If inaugural speeches set the tone of a presidency, yesterday's points towards a president who, while making ritual obeisance to the need for sacrifice, wants to please as many people as possible. That is in itself an unimpeachably democratic urge. The danger is that it might make Mr Clinton shrink from decisions that involve inflicting pain: such as raising indirect taxes, cutting defence projects that employ thousands of workers or taking on vested interest groups such as the handgun lobby. The new President may have a clear set of priorities for action, but he gave no glimpse of them in this speech.

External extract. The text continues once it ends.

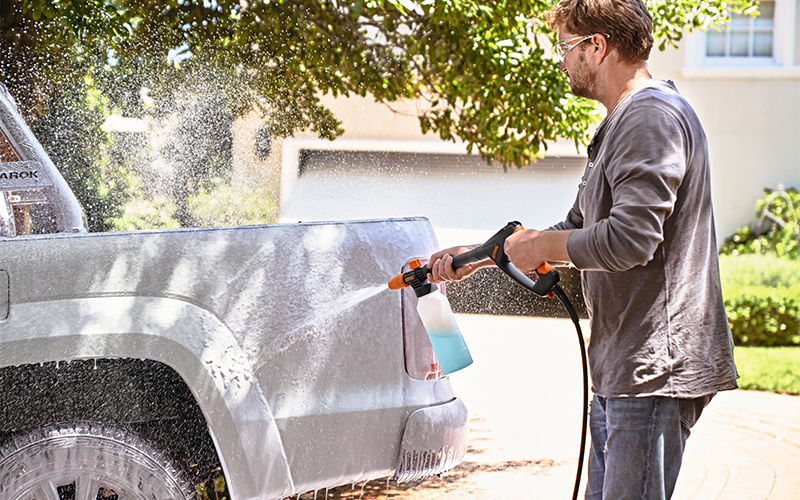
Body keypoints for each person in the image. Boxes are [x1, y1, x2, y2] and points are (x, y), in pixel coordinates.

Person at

None the less, he starts his term with the hopes of much of the world upon him and a great deal in his favour: charm, articulacy, a remarkable ability to think on his feet, a rare grasp of issues, a formidably intelligent wife, and in Al Gore a gifted and in many ways complementary Vice-President. With the outside world riven by ethnic wars, some of which may endanger American interests, he will find it hard to give domestic problems the intensity of attention that he promised himself and the electorate. Yet, as he said yesterday, domestic and foreign issues are inextricably intertwined. An America that has not conquered its more glaring social ills will be unable to provide the world with the quality of leadership it so badly needs, and which only the United States has the power to give.